ASSIGNED TASK |
Return every line of the records below word for word, but leave the pictures out of your answer.

**** SUPPLIED MATERIAL

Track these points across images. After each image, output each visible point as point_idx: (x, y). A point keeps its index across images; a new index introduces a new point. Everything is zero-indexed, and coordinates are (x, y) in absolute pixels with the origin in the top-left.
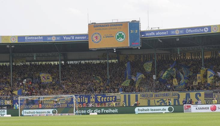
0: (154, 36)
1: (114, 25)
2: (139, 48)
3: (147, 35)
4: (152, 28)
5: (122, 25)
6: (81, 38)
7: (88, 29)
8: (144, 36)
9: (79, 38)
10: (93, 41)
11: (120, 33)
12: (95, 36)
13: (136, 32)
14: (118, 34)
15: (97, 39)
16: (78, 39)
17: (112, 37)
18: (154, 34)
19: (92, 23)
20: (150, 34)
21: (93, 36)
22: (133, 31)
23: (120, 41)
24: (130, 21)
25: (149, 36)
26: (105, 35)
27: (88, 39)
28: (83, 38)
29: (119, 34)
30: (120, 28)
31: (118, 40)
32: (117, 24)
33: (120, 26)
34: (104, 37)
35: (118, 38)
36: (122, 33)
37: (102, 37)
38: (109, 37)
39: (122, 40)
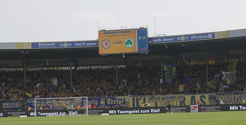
0: (161, 42)
1: (123, 32)
2: (147, 54)
3: (154, 41)
4: (158, 35)
5: (130, 32)
6: (92, 45)
7: (98, 36)
8: (151, 43)
9: (89, 44)
10: (103, 47)
11: (129, 39)
12: (105, 42)
13: (144, 39)
14: (126, 41)
15: (106, 45)
16: (89, 46)
17: (121, 43)
18: (160, 40)
19: (102, 31)
20: (157, 40)
21: (103, 42)
22: (141, 38)
24: (138, 28)
25: (156, 42)
26: (114, 41)
27: (98, 45)
28: (94, 44)
29: (128, 40)
30: (129, 35)
31: (127, 46)
32: (126, 31)
33: (129, 33)
34: (113, 43)
35: (127, 44)
36: (131, 39)
37: (112, 43)
38: (118, 43)
39: (130, 46)
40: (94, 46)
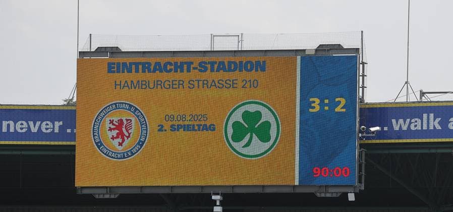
0: (434, 133)
1: (222, 67)
2: (351, 197)
3: (397, 128)
4: (422, 94)
5: (263, 70)
6: (34, 130)
8: (379, 135)
9: (20, 127)
10: (99, 144)
11: (252, 108)
12: (116, 119)
13: (338, 109)
14: (237, 117)
15: (121, 135)
16: (16, 135)
17: (205, 128)
18: (435, 124)
19: (101, 51)
20: (416, 125)
21: (99, 119)
22: (322, 104)
23: (245, 151)
24: (310, 45)
25: (409, 133)
26: (169, 118)
27: (73, 137)
28: (46, 127)
29: (246, 115)
30: (254, 84)
31: (238, 146)
32: (237, 59)
33: (253, 75)
34: (161, 129)
35: (237, 137)
37: (152, 126)
38: (187, 128)
39: (258, 146)
40: (52, 136)
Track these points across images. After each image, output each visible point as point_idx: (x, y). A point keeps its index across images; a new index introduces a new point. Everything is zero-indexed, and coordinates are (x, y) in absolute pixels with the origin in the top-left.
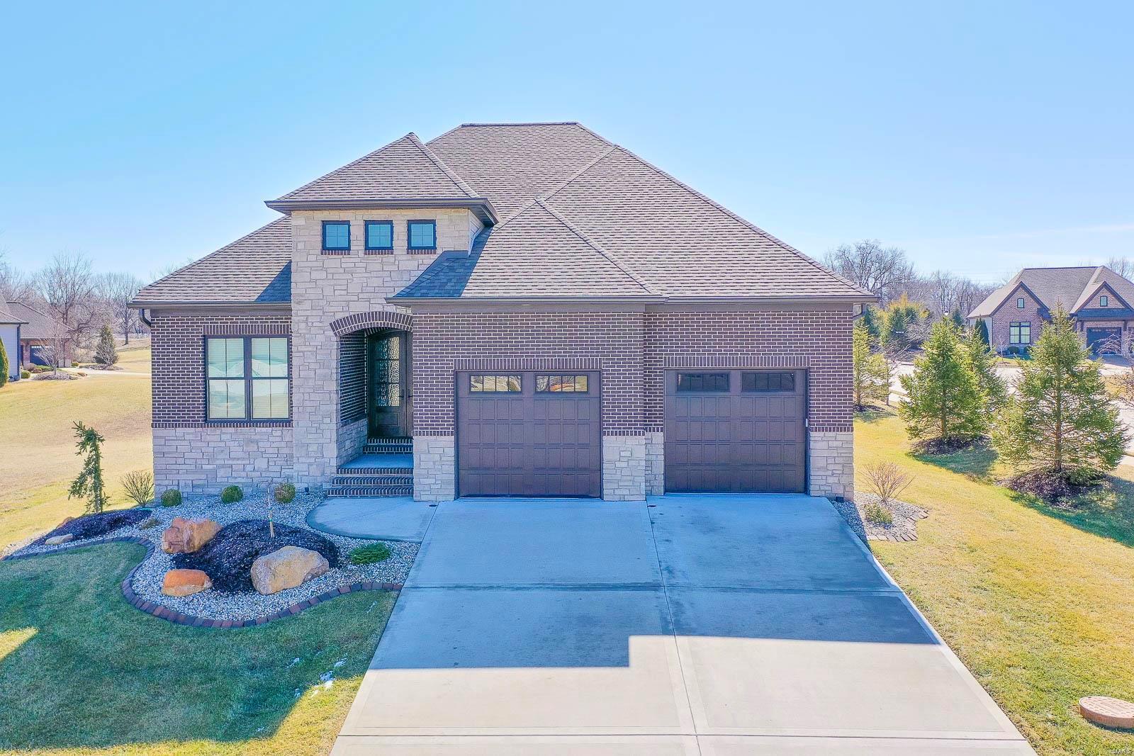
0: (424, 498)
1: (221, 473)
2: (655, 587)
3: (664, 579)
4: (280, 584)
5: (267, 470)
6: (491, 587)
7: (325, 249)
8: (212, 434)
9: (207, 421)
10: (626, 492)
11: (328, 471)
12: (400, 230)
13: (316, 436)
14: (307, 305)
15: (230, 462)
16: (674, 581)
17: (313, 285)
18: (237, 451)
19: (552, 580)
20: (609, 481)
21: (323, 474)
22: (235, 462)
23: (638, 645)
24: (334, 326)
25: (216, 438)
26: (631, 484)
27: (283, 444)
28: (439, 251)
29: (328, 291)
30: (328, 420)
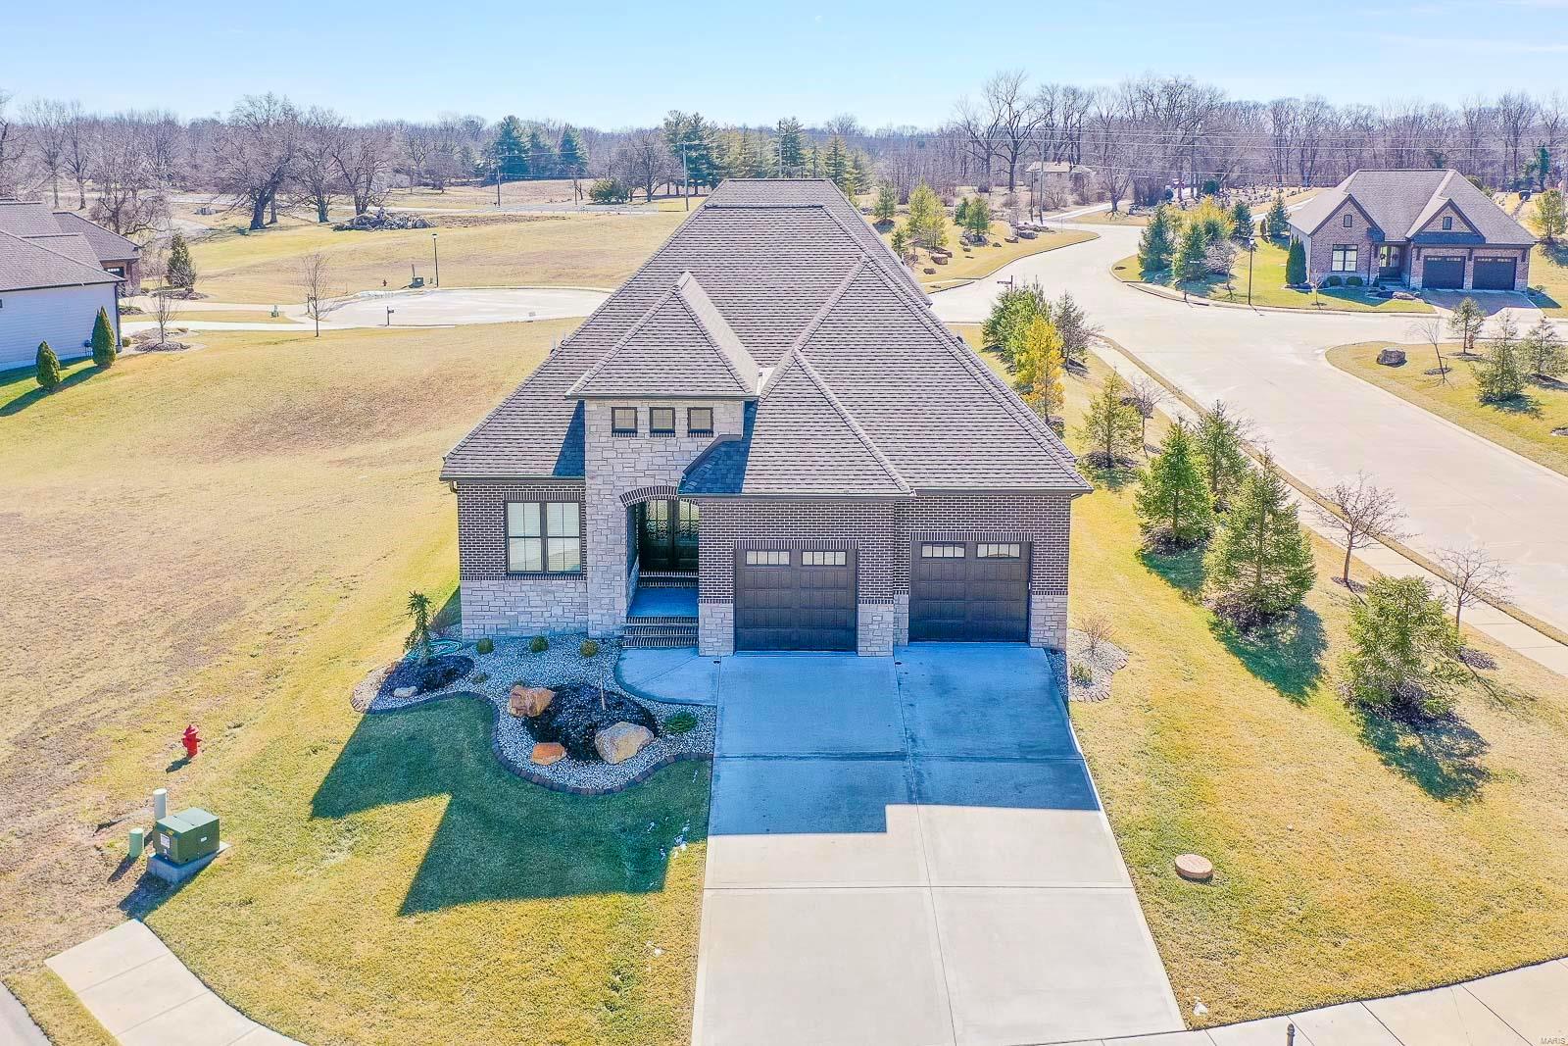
0: (707, 654)
1: (522, 618)
2: (901, 756)
3: (908, 747)
4: (621, 756)
5: (563, 616)
6: (781, 757)
7: (614, 431)
8: (514, 586)
9: (511, 575)
10: (877, 649)
11: (618, 621)
12: (681, 415)
13: (607, 591)
14: (599, 480)
15: (530, 609)
16: (916, 750)
17: (605, 463)
18: (536, 601)
19: (825, 749)
20: (862, 640)
21: (614, 623)
22: (534, 609)
23: (894, 813)
24: (623, 498)
25: (517, 589)
26: (881, 642)
27: (577, 595)
28: (716, 435)
29: (619, 468)
30: (618, 578)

********

SOLVED EXERCISE |
Track these points across images. After each image, output each visible point as point_idx: (x, y). A point keeps its index across images; a new index introduces a new point. Everything is zero-indexed, and coordinates are (x, y) in absolute pixels with the origin in the top-left.
0: (154, 36)
1: (114, 25)
2: (139, 48)
3: (147, 35)
4: (152, 28)
5: (122, 25)
6: (81, 38)
7: (88, 29)
8: (144, 36)
9: (79, 38)
10: (93, 41)
11: (120, 33)
12: (95, 36)
13: (136, 32)
14: (118, 34)
15: (97, 39)
16: (78, 39)
17: (112, 37)
18: (154, 34)
19: (92, 23)
20: (150, 34)
21: (93, 36)
22: (133, 31)
23: (120, 41)
24: (130, 21)
25: (149, 36)
26: (105, 35)
27: (88, 39)
28: (83, 38)
29: (119, 34)
30: (120, 28)
31: (118, 40)
32: (117, 24)
33: (120, 26)
34: (104, 37)
35: (118, 38)
36: (122, 33)
37: (102, 37)
38: (109, 37)
39: (122, 40)
0: (161, 42)
1: (123, 32)
2: (147, 54)
3: (154, 41)
4: (158, 35)
5: (130, 32)
6: (92, 45)
7: (98, 36)
8: (151, 43)
9: (89, 44)
10: (103, 47)
11: (129, 39)
12: (105, 42)
13: (144, 39)
14: (126, 41)
15: (106, 45)
16: (89, 46)
17: (121, 43)
18: (160, 40)
19: (102, 31)
20: (157, 40)
21: (103, 42)
22: (141, 38)
24: (138, 28)
25: (156, 42)
26: (114, 41)
27: (98, 45)
28: (94, 44)
29: (128, 40)
30: (129, 35)
31: (127, 46)
32: (126, 31)
33: (129, 33)
34: (113, 43)
35: (127, 44)
36: (131, 39)
37: (112, 43)
38: (118, 43)
39: (130, 46)
40: (94, 46)
0: (434, 133)
1: (222, 67)
2: (351, 197)
3: (397, 128)
4: (422, 94)
5: (263, 70)
6: (34, 130)
8: (379, 135)
9: (20, 127)
10: (99, 144)
11: (252, 108)
12: (116, 119)
13: (338, 109)
14: (237, 117)
15: (121, 135)
16: (16, 135)
17: (205, 128)
18: (435, 124)
19: (101, 51)
20: (416, 125)
21: (99, 119)
22: (322, 104)
23: (245, 151)
24: (310, 45)
25: (409, 133)
26: (169, 118)
27: (73, 137)
28: (46, 127)
29: (246, 115)
30: (254, 84)
31: (238, 146)
32: (237, 59)
33: (253, 75)
34: (161, 129)
35: (237, 137)
37: (152, 126)
38: (187, 128)
39: (258, 146)
40: (52, 136)
Track these points across images. After each image, output each visible point as point_idx: (x, y). A point keeps its index across images; a new index introduces a new point. Everything is zero-indexed, and coordinates are (x, y) in absolute pixels with the origin in the top-left.
0: (424, 498)
1: (221, 473)
2: (655, 587)
3: (664, 579)
4: (280, 584)
5: (267, 470)
6: (491, 587)
7: (325, 249)
8: (212, 434)
9: (207, 421)
10: (626, 492)
11: (328, 471)
12: (400, 230)
13: (316, 436)
14: (307, 305)
15: (230, 462)
16: (674, 581)
17: (313, 285)
18: (237, 451)
19: (552, 580)
20: (609, 481)
21: (323, 474)
22: (235, 462)
23: (638, 645)
24: (334, 326)
25: (216, 438)
26: (631, 484)
27: (283, 444)
28: (439, 251)
29: (328, 291)
30: (328, 420)
0: (707, 654)
1: (522, 618)
2: (901, 756)
3: (908, 747)
4: (621, 756)
5: (563, 616)
6: (781, 757)
7: (614, 431)
8: (514, 586)
9: (511, 575)
10: (877, 649)
11: (618, 621)
12: (681, 415)
13: (607, 591)
14: (599, 480)
15: (530, 609)
16: (916, 750)
17: (605, 463)
18: (536, 601)
19: (825, 749)
20: (862, 640)
21: (614, 623)
22: (534, 609)
23: (894, 813)
24: (623, 498)
25: (517, 589)
26: (881, 642)
27: (577, 595)
28: (716, 435)
29: (619, 468)
30: (618, 578)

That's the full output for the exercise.